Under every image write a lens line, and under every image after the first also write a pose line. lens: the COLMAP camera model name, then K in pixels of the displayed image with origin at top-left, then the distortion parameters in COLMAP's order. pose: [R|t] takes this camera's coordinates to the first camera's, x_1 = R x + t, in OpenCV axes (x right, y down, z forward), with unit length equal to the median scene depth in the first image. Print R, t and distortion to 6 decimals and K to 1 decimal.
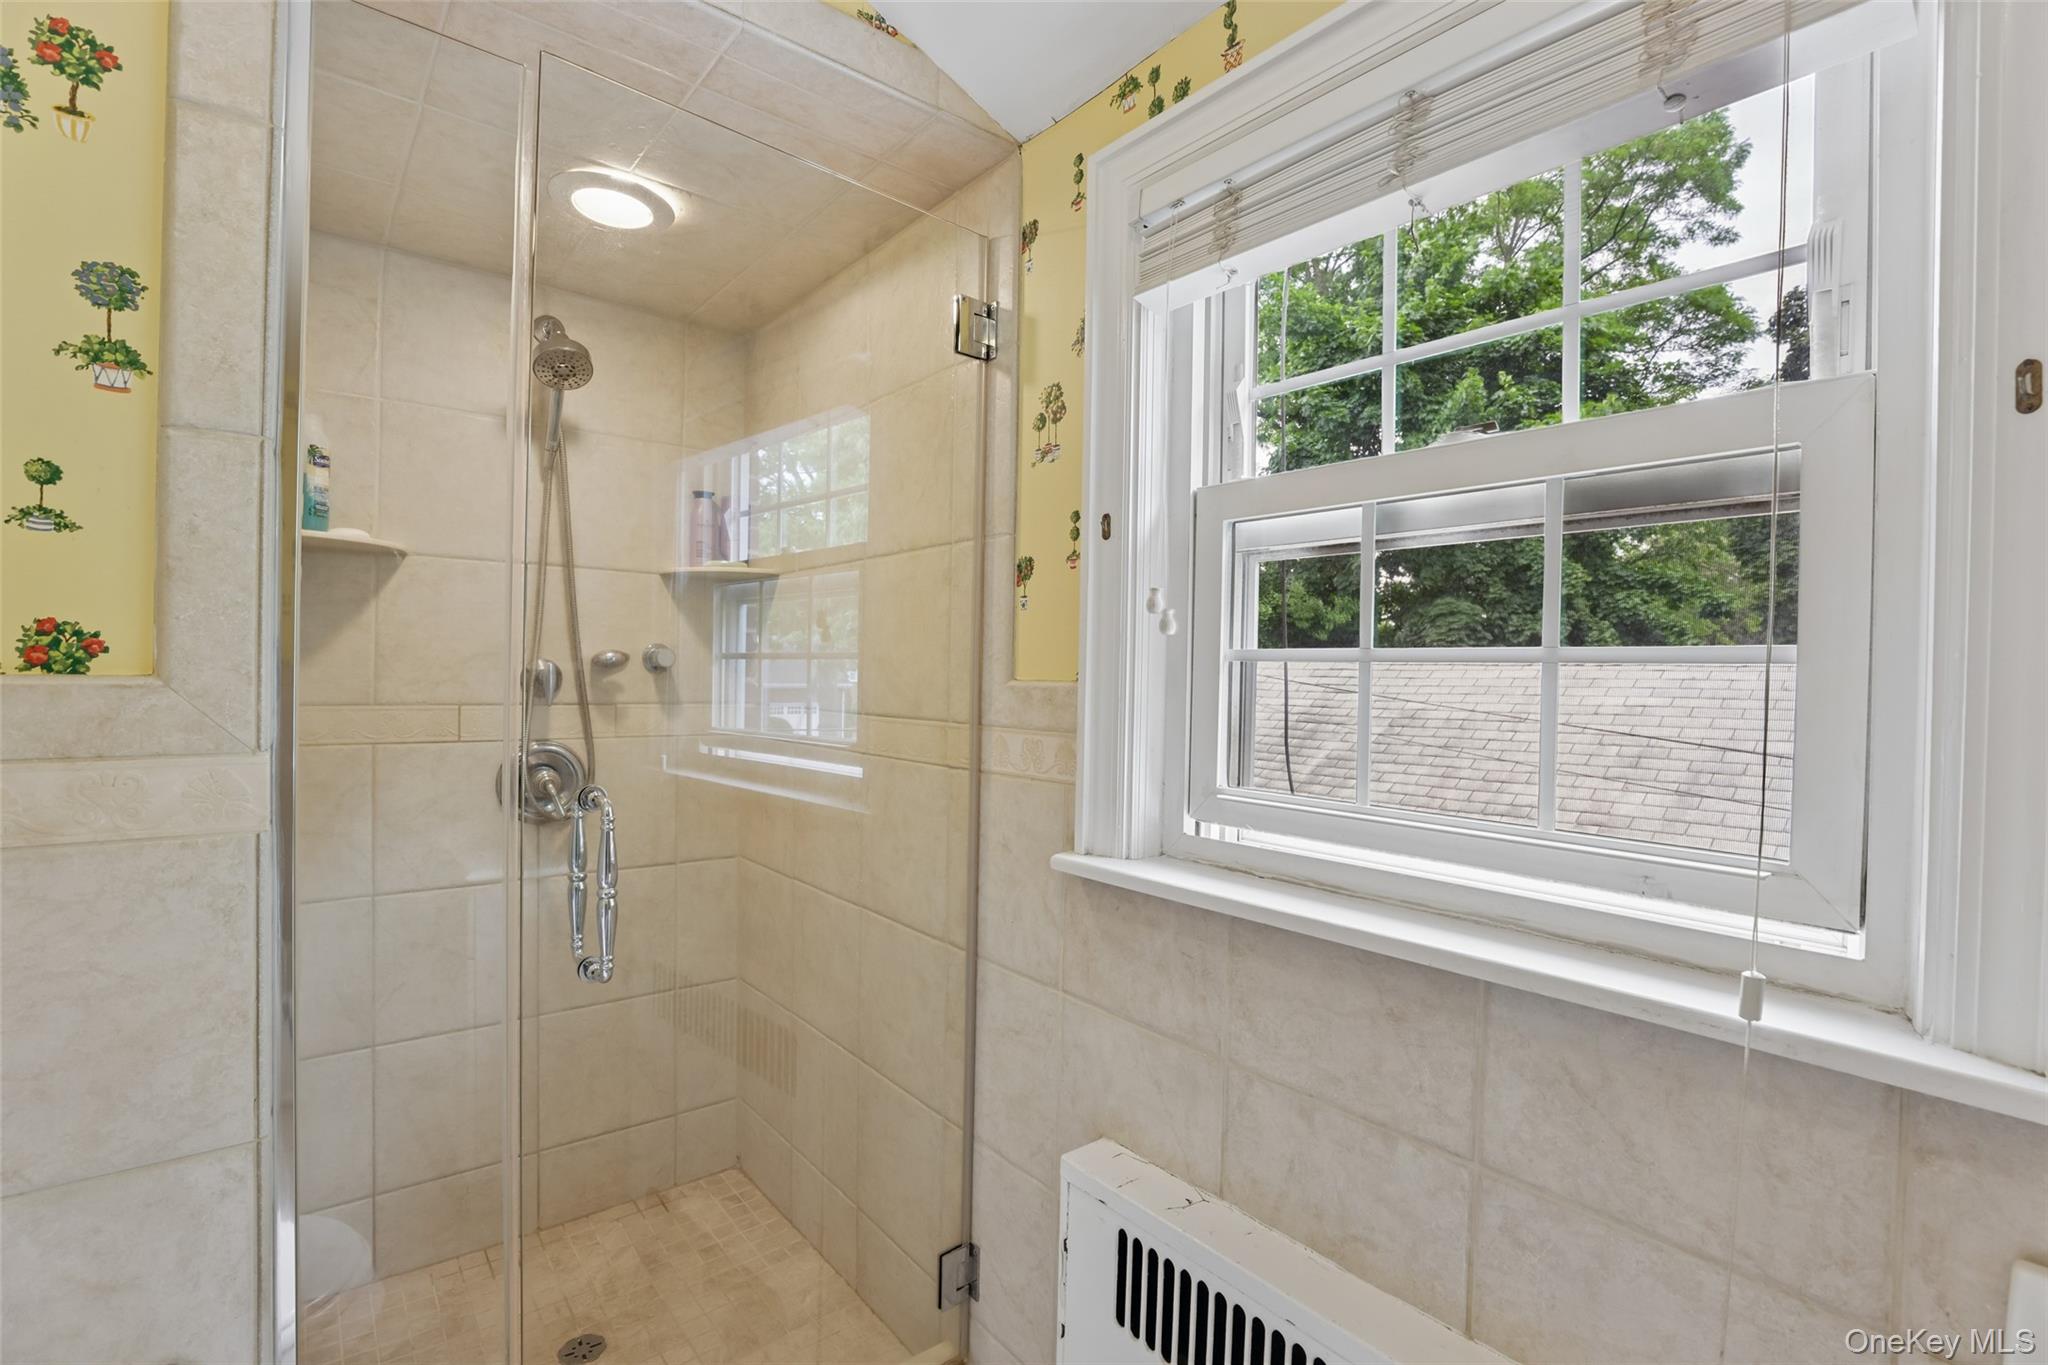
lens RADIAL K [[925.6, 0, 1022.1], [0, 925.6, 683.4], [0, 0, 1]] dist [-0.047626, 0.014113]
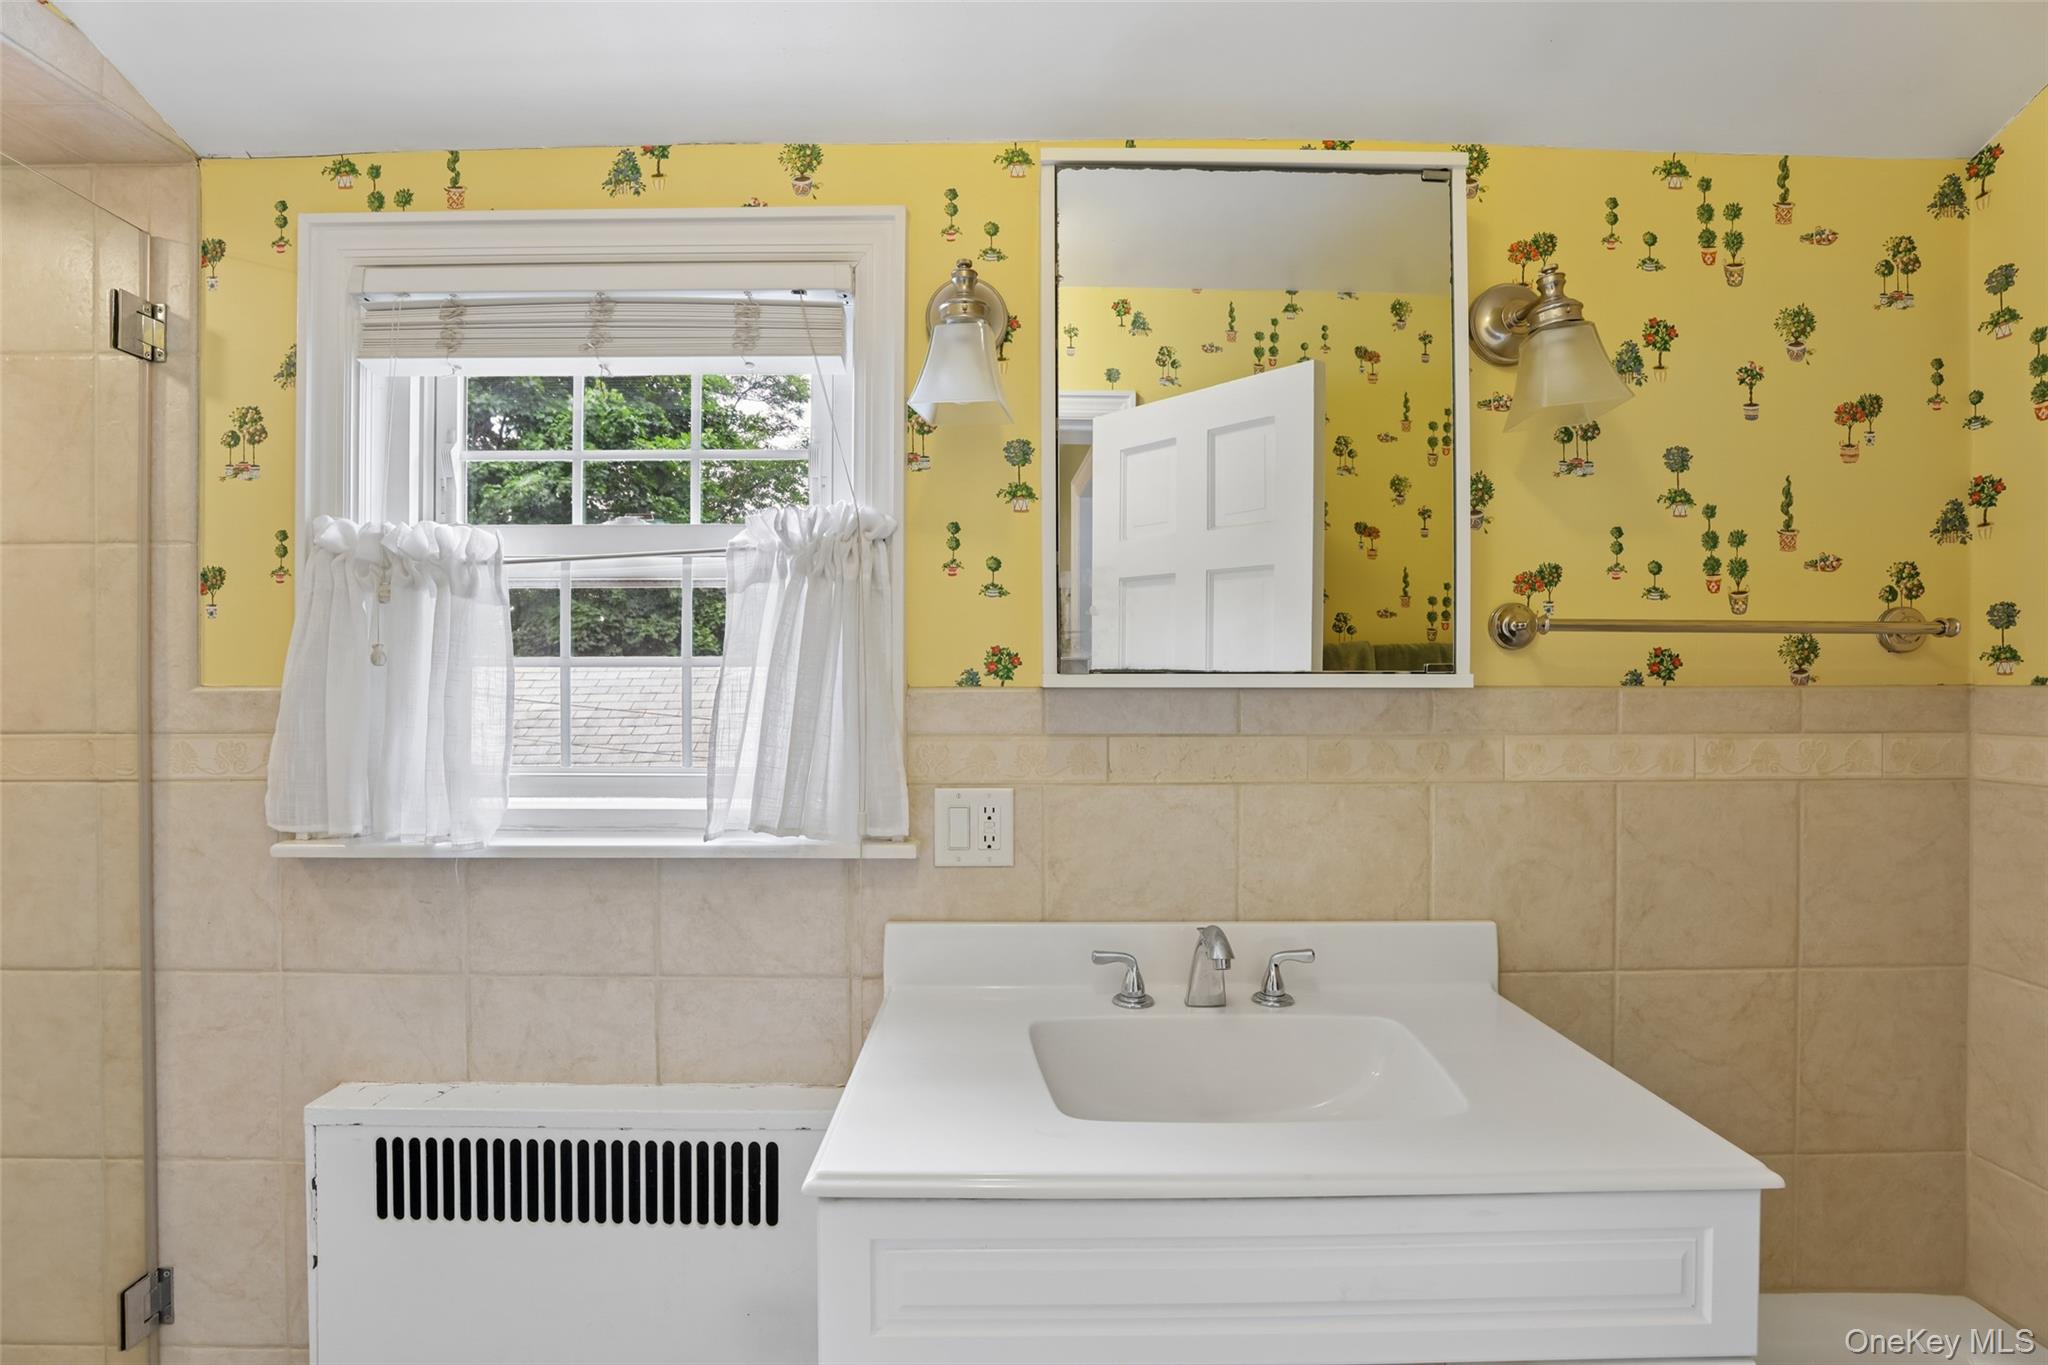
lens RADIAL K [[925.6, 0, 1022.1], [0, 925.6, 683.4], [0, 0, 1]] dist [-0.047626, 0.014113]
pose [[0.618733, -0.019477, 0.785360, -0.241304], [0.021134, 0.999743, 0.008144, 0.004309], [-0.785317, 0.011559, 0.618986, -0.346436]]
-- -- --
* _What is being asked_:
Skipping the pictures, transcribe each line above exactly as it appears.

* _Output for this task_:
Under every image write a lens line, and under every image after the first also write a pose line. lens: the COLMAP camera model name, then K in pixels of the displayed image with origin at top-left, then the distortion parameters in COLMAP's order. pose: [R|t] takes this camera's coordinates to the first camera's, x_1 = R x + t, in OpenCV axes (x right, y down, z forward), with unit length equal to the median scene depth in the first image. Print R, t and distortion to 6 decimals and K to 1 decimal.
lens RADIAL K [[925.6, 0, 1022.1], [0, 925.6, 683.4], [0, 0, 1]] dist [-0.047626, 0.014113]
lens RADIAL K [[925.6, 0, 1022.1], [0, 925.6, 683.4], [0, 0, 1]] dist [-0.047626, 0.014113]
pose [[0.618733, -0.019477, 0.785360, -0.241304], [0.021134, 0.999743, 0.008144, 0.004309], [-0.785317, 0.011559, 0.618986, -0.346436]]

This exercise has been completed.